*Supplied material:*
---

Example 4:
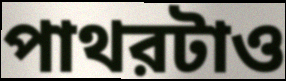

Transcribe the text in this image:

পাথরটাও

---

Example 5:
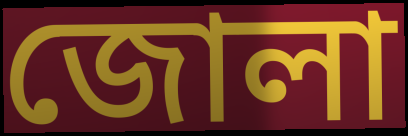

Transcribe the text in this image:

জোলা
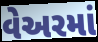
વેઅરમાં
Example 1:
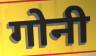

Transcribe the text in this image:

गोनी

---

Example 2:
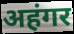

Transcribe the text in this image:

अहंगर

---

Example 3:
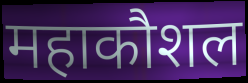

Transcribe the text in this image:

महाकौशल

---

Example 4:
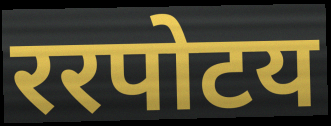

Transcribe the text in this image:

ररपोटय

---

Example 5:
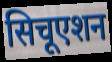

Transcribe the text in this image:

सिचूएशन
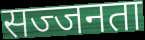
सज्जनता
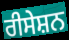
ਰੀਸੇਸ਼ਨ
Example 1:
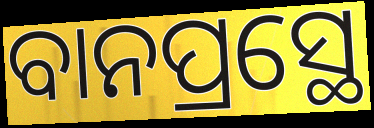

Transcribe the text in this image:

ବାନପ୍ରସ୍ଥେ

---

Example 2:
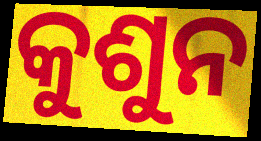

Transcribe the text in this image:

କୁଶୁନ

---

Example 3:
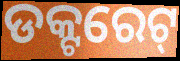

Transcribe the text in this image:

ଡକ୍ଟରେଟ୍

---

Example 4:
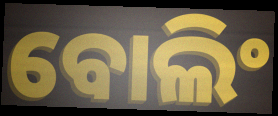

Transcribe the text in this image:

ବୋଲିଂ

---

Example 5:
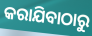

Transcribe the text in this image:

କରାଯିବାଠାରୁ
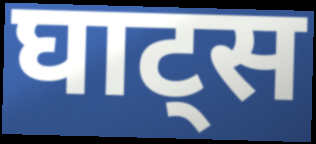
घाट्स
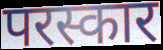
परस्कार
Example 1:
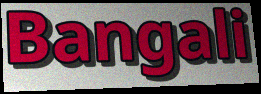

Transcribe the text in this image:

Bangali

*What you will do:*
All entries above, minus the pictures, should be repeated exactly.

*Answer to this task:*
---

Example 4:

Transcribe the text in this image:

পাথরটাও

---

Example 5:

Transcribe the text in this image:

জোলা
વેઅરમાં
Example 1:

Transcribe the text in this image:

गोनी

---

Example 2:

Transcribe the text in this image:

अहंगर

---

Example 3:

Transcribe the text in this image:

महाकौशल

---

Example 4:

Transcribe the text in this image:

ररपोटय

---

Example 5:

Transcribe the text in this image:

सिचूएशन
सज्जनता
ਰੀਸੇਸ਼ਨ
Example 1:

Transcribe the text in this image:

ବାନପ୍ରସ୍ଥେ

---

Example 2:

Transcribe the text in this image:

କୁଶୁନ

---

Example 3:

Transcribe the text in this image:

ଡକ୍ଟରେଟ୍

---

Example 4:

Transcribe the text in this image:

ବୋଲିଂ

---

Example 5:

Transcribe the text in this image:

କରାଯିବାଠାରୁ
घाट्स
परस्कार
Example 1:

Transcribe the text in this image:

Bangali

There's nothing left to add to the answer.